Entrepreneur of the Year 2014: Business-to-consumer finalists

Charles Chang | BCBusiness

Charles Chang (WINNER)
President and founder, Sequel Naturals Ltd. (DBA Vega)

Like many startup stories before his, Charles Chang’s tale begins in a basement with a shoestring budget of his own savings and an idea that could disrupt an industry. Chang launched Sequel Naturals in 2001, first selling health supplements, and then plant-based nutritional shakes. The second—and business-defining—chapter for his company came in 2003 after meeting vegan endurance athlete Brendan Brazier, with whom he collaborated to launch Brazier’s formula for a whole-food nutritional shake, which became the foundation of the Vega brand. “If you think about what Vega stands for today—being plant-based, gluten-free, soy-free, dairy-free—12 years ago, no one even talked about those things,” says Chang. “It’s actually quite visionary.”

Over the course of 13 years, drawing on the skills he developed in his previous role as vice-president of sales and marketing for Great Little Box Company, Chang has grown his company from a single-product distributor to a formulator and marketer of health and sport performance products sold in more than 5,000 retail locations throughout North America. In 2013, Vega saw annual revenues of $33 million in the U.S. and $39.2 million in Canada, and international expansion plans mean the bottom line is only poised to grow. “We want Vega to be an iconic brand,” says Chang.

Impressive sales numbers and growth opportunities aside, Chang says he measures Vega’s success based on a triple bottom line: people, performance and planet. Having expanded Vega’s distribution to include mainstream mass retailers such as London Drugs, Loblaws and Overwaitea, Chang has now shifted his focus to building a team that can run the company without him. “I went from always wanting to be the best at everything to wanting to make sure that I had the best people for everything,” he says.


Natacha Beim (FINALIST)

Founder and CEO, CEFA Early Learning

When teacher Natacha Beim couldn’t find any early childhood education schools in Canada that were on par with the ones she had taught at in Europe, Asia and South America, she decided to develop her own curriculum and open a school in West Vancouver in 1998. After the success and popularity of her first school, Beim jokes that she was “coerced” by parents and CEFA teachers into expanding, explaining that going from one location to a 15-school franchise bringing in $15 million in annual revenue was never part of the plan. “I never saw myself as a business person.
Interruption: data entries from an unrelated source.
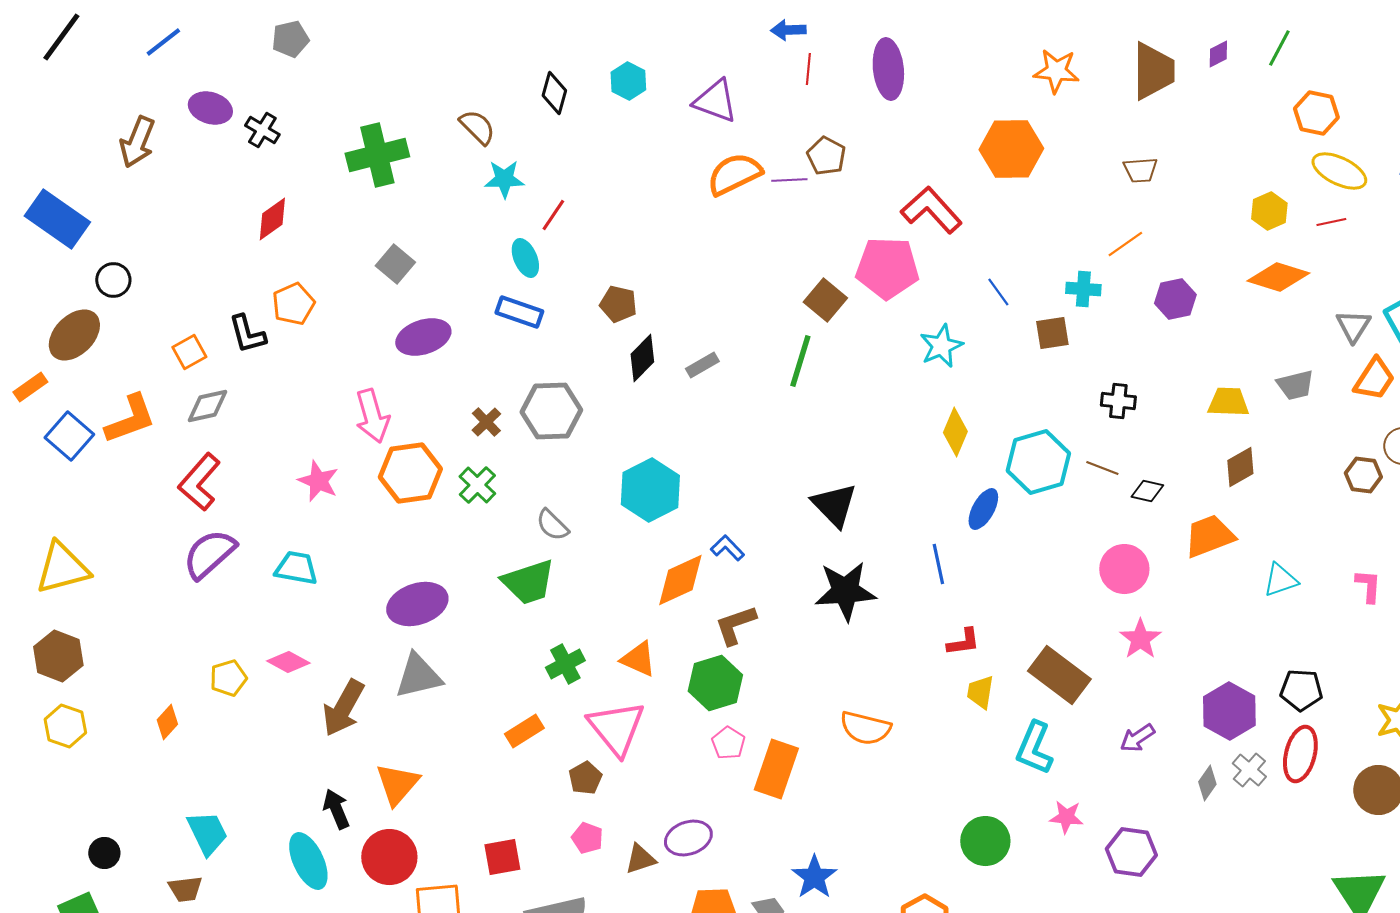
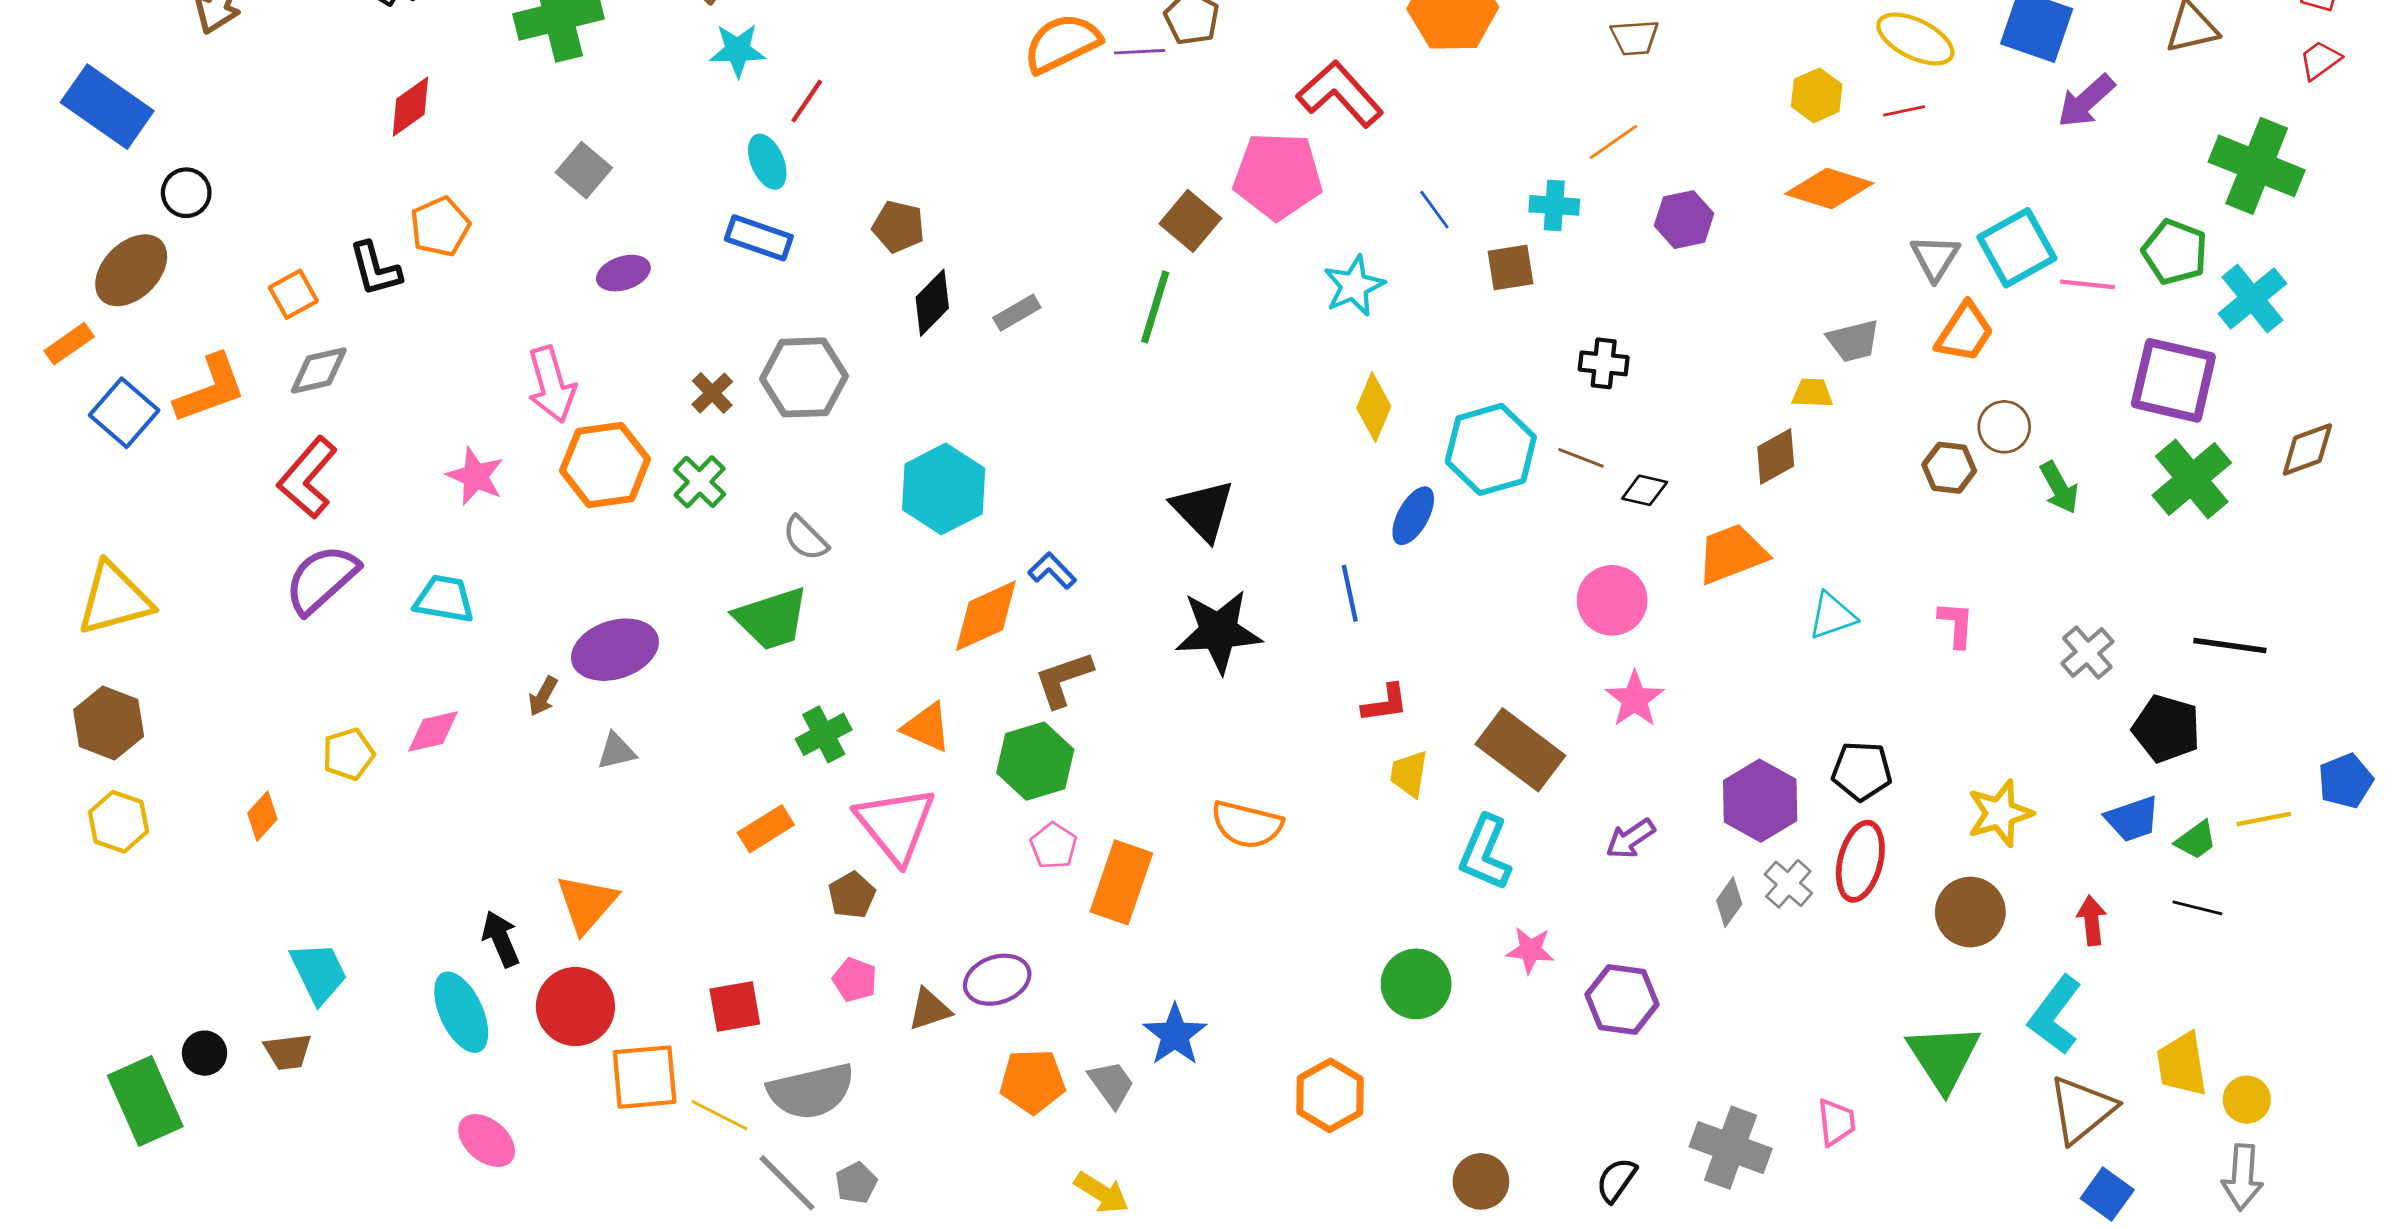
purple ellipse: (423, 337) -> (623, 273), size x0.7
yellow trapezoid: (1228, 402) -> (1812, 393), moved, size x0.7
pink diamond: (288, 662) -> (433, 731), turned -42
gray triangle: (418, 676) -> (616, 751), size x0.6
brown arrow: (343, 708) -> (543, 696), moved, size x0.5
black circle: (104, 853) -> (205, 1053), moved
I even resisted the term,” she says, adding that her biggest challenge has been developing her financial acumen. But her ambitious plans for the future—establishing 100 more schools across B.C., Alberta and Ontario in the next five years—suggest that she’s warmed up to the entrepreneurial side of education.


Brad, Mike + Mitch Trotman (FINALISTS)
Vice-president; president and CEO; vice-president, Trotman Automotive Group

After taking over his father’s Langley Chrysler dealership in 1996, Mike Trotman—aged 24 and fresh out of a UBC commerce degree—quickly realized that the reigning paradigm in the car business was broken and set out to change it. “We met up with a lot of pushback, a lot of turbulence and learned very early that people didn’t like change,” says the eldest of the three Trotman sons, each with a part in the business, about investing in culture, team building and focusing on the process rather than the results. Brothers Mitch and Brad joined the business in the mid- and late-’90s, respectively, after completing their degrees, and together the trio has weathered economic storms and auto industry crises to grow their operation to seven dealerships across B.C., with an eighth acquisition coming aboard this fall.